Title: Axiomatic and Economic Design of Algorithm Competitions

Speaker: Karl Lieberherr, College of Computer and Information Science, Northeastern University, Boston, USA.

Joint Work with Ahmed Abdelmeged (PhD Dissertation Draft)

Abstract

Algorithm competitions are economic systems to push the state-of-the-art of solving a computational problem. TopCoder and similar platforms are prominent examples. Our new competition design is desirable from two viewpoints. (1) We minimize the effort on the competition administration by distributing the work of evaluation among participants while avoiding abuse of the reputation system. This has also the advantage for the participants to receive targeted feedback on their work which helps them improve. (2) We minimize collusion so that the strong participants cannot be outnumbered by colluding participants. Our design is axiomatic in that we formulate axioms (including a collusion-resistant axiom) for ranking functions and prove a representation theorem. It shows that all ranking functions satisfying the axioms must have an elegant property useful for collusion-resistant mechanism design. Our design approach introduces a new class of games, called side-choosing games, a generalization of semantic games, a well-studied area in logic.

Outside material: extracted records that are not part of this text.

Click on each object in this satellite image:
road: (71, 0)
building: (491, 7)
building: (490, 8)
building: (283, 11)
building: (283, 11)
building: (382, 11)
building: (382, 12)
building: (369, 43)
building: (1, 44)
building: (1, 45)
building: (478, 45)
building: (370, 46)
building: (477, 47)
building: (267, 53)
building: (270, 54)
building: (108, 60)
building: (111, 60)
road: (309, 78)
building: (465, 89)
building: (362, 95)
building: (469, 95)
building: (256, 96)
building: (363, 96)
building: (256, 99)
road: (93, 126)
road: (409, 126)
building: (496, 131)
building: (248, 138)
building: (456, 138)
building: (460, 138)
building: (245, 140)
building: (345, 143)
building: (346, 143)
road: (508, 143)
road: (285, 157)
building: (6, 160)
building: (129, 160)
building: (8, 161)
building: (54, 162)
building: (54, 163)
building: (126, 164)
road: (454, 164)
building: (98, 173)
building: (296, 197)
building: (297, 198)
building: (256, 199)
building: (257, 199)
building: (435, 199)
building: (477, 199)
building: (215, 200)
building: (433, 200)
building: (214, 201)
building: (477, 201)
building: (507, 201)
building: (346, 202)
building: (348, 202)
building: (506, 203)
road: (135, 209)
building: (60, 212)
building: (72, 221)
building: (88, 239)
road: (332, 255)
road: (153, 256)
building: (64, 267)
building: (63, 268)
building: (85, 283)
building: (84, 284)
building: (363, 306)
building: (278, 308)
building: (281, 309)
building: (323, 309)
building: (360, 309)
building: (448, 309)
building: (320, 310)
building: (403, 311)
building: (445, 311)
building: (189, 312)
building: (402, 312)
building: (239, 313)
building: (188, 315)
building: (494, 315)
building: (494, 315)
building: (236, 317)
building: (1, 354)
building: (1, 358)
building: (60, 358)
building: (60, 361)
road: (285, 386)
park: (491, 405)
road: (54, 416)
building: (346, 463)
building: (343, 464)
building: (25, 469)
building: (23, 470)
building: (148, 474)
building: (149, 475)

In addition to algorithm competitions, our system and its theoretical foundation is also useful to pushing the state-of-the-art in formal sciences and in education in formal sciences. Indeed, the system was developed in the context of education (Algorithms and Software Development Courses) to facilitate fair peer grading and focused communication among students. Our system is also a model of a Popperian scientific community where claims are being made, attacked and refuted. The educational benefits of semantic games have a direct implication for the crowd workers: They get valuable feedback when they lose.

Short Bio of Speaker:

Karl Lieberherr is a Professor in the College of Computer and Information Science at Northeastern University. He has contributed to Algorithms (P-optimal Algorithms, Clause Learning for Satisfiability) and Modular Software Design (Law of Demeter and several systems for Adaptive Programming, a kind of Aspect-Oriented Programming). His latest interest is in systems and their foundations for Human Computation for complex tasks, e.g., algorithm development.